[PAGE TEXT start]

The only way I can reach this 100% redundancy is by being here all the time, doing what is happening without emotionally interfering – and if there is an emotion, then investigating it, nutting it out, sitting it out, thinking it through, understanding its follies and furphies. In the end, every emotion is understood as nothing but an objection to and fear of being here – and an objection to being redundant as an entity.

I am reminded of Richard’s writing:

Co-Respondent: I’m not clear as to how one eliminates the instincts after one has become intimate with them and then has a 100% commitment. Does this happen on its own or is there something that I need to do?

[PAGE TEXT end]

**STATED GOAL 1**.
Check each statement against the passage on redundancy and answer yes or no, quoting the words from the passage that settle it.
(a) The writer says every emotion is in the end understood as a fear of being here.
(b) The writer says 100% redundancy comes from emotionally interfering with what is happening.
(c) The co-respondent asks whether eliminating the instincts happens on its own.
**STATED GOAL 2**.
Using the passage on redundancy, answer these questions:
(a) Whose writing is the writer reminded of?
(b) What does the co-respondent say one becomes with the instincts before having a 100% commitment?
(c) Besides an objection to being here, what other objection is every emotion understood as?
**STATED GOAL 3**.
Extend the passage on redundancy and the instincts beyond its final sentence.
The lines further down aren't needed for anything here.

[INFORMATION SUPPLIED start]

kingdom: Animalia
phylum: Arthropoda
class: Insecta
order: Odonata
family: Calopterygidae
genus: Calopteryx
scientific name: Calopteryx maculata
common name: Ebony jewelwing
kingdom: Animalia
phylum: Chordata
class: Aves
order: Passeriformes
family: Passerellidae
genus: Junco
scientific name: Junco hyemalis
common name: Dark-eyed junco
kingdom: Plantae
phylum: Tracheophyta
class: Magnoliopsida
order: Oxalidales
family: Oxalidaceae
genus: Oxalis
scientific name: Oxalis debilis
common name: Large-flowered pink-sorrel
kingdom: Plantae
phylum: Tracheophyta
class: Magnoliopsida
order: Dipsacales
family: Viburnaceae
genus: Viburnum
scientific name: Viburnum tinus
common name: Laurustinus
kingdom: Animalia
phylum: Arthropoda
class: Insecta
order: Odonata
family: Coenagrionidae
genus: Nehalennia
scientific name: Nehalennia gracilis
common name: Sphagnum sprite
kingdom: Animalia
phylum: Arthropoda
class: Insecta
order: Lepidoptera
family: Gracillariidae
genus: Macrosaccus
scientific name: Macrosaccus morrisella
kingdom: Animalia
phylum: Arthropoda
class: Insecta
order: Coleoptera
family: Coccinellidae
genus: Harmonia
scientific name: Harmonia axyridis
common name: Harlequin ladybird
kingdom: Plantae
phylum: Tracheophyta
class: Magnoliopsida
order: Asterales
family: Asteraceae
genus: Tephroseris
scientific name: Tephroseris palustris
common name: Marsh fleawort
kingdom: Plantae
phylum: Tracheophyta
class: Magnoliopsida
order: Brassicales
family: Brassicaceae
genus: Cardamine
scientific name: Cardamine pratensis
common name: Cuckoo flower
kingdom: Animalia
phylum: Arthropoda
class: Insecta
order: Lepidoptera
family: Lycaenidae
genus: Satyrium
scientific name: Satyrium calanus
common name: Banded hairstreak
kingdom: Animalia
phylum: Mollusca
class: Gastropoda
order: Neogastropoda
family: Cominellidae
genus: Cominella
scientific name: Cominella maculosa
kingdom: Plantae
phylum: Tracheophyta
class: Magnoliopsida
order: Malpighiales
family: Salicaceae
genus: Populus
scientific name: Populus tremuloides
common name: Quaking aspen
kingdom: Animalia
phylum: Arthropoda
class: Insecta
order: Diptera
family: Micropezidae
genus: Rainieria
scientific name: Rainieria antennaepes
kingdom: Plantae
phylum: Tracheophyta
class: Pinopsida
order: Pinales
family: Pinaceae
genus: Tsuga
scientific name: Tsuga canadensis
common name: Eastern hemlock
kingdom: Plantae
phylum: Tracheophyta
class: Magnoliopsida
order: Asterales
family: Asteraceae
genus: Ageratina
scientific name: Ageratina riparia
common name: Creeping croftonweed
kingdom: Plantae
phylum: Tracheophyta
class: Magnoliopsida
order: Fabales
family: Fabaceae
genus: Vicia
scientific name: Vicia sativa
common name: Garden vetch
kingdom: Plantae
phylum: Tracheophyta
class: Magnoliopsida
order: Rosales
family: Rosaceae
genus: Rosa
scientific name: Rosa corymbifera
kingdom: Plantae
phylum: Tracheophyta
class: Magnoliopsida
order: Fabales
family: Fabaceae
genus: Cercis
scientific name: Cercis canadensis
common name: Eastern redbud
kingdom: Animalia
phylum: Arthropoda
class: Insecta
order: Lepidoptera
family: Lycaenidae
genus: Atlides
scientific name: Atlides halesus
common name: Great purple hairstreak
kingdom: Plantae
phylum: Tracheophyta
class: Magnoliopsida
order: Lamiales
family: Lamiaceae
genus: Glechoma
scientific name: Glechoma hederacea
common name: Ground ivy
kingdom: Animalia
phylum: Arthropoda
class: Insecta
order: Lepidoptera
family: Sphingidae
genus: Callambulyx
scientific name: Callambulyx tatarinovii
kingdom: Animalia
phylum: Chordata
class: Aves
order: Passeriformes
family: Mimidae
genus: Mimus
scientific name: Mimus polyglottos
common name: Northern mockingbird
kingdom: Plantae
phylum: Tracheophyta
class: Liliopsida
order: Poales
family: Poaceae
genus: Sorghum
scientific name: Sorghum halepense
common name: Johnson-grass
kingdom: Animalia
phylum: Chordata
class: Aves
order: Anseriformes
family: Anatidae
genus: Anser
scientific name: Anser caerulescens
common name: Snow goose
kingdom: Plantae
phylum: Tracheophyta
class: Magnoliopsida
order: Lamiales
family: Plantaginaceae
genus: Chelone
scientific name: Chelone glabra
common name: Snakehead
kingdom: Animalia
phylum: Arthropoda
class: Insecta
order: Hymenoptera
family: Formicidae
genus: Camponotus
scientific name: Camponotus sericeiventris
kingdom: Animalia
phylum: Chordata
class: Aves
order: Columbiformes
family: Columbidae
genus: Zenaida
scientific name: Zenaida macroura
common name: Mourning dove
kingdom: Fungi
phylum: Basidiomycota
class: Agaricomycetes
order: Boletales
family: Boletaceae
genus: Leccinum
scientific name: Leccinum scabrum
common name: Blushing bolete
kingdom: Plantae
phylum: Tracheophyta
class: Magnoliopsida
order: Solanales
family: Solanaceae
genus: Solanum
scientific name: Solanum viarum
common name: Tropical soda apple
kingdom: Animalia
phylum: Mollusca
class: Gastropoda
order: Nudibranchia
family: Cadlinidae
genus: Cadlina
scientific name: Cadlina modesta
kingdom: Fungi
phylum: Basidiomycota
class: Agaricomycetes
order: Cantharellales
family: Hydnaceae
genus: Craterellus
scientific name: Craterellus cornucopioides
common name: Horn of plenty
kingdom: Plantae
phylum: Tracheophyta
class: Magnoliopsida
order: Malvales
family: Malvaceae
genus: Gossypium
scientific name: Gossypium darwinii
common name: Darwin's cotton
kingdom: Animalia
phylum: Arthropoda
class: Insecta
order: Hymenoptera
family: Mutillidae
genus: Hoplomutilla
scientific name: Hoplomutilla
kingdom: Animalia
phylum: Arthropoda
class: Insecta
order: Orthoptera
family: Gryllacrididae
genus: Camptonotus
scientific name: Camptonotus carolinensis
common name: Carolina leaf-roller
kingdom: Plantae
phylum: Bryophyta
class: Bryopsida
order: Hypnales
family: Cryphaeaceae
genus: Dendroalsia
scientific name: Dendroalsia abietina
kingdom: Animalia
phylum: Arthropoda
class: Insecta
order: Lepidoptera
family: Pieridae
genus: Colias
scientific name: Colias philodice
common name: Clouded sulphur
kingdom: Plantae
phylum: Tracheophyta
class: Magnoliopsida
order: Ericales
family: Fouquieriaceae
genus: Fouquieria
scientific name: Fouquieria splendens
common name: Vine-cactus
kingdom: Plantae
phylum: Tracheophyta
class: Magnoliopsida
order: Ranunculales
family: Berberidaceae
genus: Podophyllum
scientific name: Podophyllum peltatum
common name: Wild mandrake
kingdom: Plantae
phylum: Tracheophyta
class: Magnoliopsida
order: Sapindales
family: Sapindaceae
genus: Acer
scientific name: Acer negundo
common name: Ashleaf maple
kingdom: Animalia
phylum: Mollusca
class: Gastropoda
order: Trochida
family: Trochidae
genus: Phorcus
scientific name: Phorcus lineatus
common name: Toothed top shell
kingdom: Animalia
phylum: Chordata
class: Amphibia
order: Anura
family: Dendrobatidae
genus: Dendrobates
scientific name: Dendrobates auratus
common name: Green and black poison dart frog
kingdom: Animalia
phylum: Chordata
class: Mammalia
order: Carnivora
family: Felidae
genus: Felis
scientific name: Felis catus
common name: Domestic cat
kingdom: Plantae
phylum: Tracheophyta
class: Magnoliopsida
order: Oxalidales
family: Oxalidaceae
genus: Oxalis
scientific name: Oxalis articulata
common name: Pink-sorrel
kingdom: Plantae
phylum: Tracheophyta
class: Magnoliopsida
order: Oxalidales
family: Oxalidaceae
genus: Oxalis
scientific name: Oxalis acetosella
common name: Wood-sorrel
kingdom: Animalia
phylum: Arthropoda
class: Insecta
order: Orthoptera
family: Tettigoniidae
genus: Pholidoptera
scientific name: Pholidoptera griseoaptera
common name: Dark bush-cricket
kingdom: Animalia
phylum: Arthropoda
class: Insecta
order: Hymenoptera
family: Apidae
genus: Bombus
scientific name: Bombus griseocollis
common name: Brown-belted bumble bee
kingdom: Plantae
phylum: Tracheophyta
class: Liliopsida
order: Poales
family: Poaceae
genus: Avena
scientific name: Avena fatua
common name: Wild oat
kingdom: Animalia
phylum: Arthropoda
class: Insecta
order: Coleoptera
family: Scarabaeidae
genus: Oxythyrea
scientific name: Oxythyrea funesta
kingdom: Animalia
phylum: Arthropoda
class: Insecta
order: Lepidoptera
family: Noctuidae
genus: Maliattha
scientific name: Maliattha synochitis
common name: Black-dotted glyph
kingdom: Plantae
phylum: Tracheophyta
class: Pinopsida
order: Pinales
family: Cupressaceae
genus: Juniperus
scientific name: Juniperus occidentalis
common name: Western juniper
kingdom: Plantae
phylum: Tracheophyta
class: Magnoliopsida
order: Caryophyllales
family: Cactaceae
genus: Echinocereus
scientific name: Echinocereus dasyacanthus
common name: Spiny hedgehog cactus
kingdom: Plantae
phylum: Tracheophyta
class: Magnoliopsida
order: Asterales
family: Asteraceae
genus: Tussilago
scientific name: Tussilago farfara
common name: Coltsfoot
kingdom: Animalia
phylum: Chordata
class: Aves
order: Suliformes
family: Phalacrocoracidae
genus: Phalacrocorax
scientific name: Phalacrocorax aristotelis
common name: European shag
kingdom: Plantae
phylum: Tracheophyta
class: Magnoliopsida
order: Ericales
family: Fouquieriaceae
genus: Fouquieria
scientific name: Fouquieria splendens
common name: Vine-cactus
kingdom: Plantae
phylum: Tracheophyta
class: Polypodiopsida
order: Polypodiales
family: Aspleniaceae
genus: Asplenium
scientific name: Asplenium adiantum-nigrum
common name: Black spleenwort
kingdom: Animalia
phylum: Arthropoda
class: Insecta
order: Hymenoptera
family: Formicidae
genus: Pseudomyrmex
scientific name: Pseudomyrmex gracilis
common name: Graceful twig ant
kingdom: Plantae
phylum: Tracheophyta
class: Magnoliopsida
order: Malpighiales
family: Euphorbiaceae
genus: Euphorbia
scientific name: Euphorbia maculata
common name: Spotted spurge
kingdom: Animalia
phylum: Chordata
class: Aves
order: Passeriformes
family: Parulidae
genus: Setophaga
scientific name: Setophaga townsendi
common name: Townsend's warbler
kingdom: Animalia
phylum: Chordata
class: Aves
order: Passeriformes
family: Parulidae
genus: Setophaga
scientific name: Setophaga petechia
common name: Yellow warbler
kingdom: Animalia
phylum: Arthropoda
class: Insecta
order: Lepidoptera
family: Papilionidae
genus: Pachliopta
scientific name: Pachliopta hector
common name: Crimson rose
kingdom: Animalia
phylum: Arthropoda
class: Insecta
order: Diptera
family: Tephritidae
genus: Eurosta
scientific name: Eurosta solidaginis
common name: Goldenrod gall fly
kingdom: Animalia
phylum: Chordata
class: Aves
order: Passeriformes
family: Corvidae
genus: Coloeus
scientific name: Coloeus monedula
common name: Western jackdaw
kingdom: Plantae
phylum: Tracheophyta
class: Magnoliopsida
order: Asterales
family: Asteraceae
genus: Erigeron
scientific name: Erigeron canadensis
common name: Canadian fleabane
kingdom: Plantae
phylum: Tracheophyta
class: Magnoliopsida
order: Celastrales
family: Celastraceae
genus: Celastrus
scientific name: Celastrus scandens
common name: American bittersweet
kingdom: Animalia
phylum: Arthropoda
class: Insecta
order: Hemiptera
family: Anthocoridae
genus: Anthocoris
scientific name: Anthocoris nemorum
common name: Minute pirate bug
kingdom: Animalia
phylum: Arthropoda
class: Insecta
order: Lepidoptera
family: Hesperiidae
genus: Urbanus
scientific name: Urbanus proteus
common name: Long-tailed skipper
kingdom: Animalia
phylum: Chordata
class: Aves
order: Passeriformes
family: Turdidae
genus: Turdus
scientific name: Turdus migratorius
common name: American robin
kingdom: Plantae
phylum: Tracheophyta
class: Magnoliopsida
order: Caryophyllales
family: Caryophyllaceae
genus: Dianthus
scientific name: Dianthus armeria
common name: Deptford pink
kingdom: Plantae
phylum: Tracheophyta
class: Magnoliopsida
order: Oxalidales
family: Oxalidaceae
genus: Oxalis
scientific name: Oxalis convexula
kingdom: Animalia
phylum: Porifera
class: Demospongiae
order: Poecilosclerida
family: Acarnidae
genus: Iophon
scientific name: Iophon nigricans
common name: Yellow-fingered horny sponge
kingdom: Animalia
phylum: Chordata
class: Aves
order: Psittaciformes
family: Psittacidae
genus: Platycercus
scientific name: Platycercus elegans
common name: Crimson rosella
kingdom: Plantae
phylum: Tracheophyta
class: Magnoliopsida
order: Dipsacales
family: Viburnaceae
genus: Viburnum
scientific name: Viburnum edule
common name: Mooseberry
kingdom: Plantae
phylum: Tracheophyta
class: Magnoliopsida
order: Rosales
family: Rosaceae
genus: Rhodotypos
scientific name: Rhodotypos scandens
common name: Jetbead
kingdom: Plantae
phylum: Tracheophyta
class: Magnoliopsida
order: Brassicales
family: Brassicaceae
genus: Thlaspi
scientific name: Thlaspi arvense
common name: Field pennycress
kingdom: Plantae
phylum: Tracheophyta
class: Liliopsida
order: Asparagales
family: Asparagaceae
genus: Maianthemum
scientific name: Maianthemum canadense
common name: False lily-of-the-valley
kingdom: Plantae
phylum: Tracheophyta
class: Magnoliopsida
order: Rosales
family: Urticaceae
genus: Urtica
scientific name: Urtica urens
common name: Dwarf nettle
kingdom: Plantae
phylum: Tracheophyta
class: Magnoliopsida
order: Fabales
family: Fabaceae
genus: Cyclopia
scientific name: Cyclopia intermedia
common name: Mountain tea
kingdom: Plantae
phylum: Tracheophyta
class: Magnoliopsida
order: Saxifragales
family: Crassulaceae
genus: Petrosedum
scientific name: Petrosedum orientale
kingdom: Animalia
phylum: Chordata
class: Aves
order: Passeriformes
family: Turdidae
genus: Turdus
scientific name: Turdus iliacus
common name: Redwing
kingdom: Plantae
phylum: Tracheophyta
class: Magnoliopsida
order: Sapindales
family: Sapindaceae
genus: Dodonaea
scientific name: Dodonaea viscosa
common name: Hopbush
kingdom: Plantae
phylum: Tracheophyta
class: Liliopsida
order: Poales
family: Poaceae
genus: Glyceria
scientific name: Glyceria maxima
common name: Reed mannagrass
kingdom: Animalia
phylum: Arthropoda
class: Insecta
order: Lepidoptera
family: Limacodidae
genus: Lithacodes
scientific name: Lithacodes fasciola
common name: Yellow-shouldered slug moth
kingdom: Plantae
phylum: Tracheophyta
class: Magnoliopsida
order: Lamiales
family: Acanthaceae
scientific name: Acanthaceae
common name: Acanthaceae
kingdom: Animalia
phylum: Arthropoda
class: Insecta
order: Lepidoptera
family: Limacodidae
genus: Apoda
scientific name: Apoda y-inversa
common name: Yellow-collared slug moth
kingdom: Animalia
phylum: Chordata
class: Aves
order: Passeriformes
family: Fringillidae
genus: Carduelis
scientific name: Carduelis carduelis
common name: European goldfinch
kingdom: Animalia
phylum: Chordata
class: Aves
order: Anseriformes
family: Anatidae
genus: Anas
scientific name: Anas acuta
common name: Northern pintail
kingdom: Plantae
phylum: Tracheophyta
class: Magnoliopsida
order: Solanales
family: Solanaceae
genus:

[INFORMATION SUPPLIED end]

**TASK RESULT 1**.
(a) Yes: "every emotion is understood as nothing but an objection to and fear of being here"
(b) No: "doing what is happening without emotionally interfering"
(c) Yes: "Does this happen on its own or is there something that I need to do?"

**TASK RESULT 2**.
(a) Richard's
(b) Intimate with them
(c) An objection to being redundant as an entity

**TASK RESULT 3**.
Richard: It happens on its own in that, as ‘I’ am the instinctual passions and the instinctual passions are ‘me’, there is no way that ‘I’ can end ‘me’. What ‘I’ do is that ‘I’ deliberately and consciously and with knowledge aforethought set in motion a ‘process’ that will ensure ‘my’ demise. What ‘I’ do, voluntarily and willingly, is to press the button – which is to acquiesce – which precipitates an oft-times alarming but always thrilling momentum that will result in ‘my’ inevitable self-immolation. The acquiescing is that one thus dedicates oneself to being here as the universe’s experience of itself now ... it is the unreserved !YES! to being alive as this flesh and blood body. Peace-on-earth is the inevitable result of such devotion because it is already here ... it is always here now. ‘I’ and/or ‘me’ was merely standing in the way of the always already existing perfect purity from becoming apparent by sitting back and moaning and groaning about the inequity of it all (as epitomised in ‘I didn’t ask to be born’). How can one be forever sticking one’s toe in and testing out the waters and yet expect to be able to look at oneself in the mirror each morning with dignity. The act of initiating this ‘process’ – acquiescence – is to embrace death. Richard, List B, No 39, 16.11.1999

To begin to experience embracing death is exquisitely delicious like an orgasm.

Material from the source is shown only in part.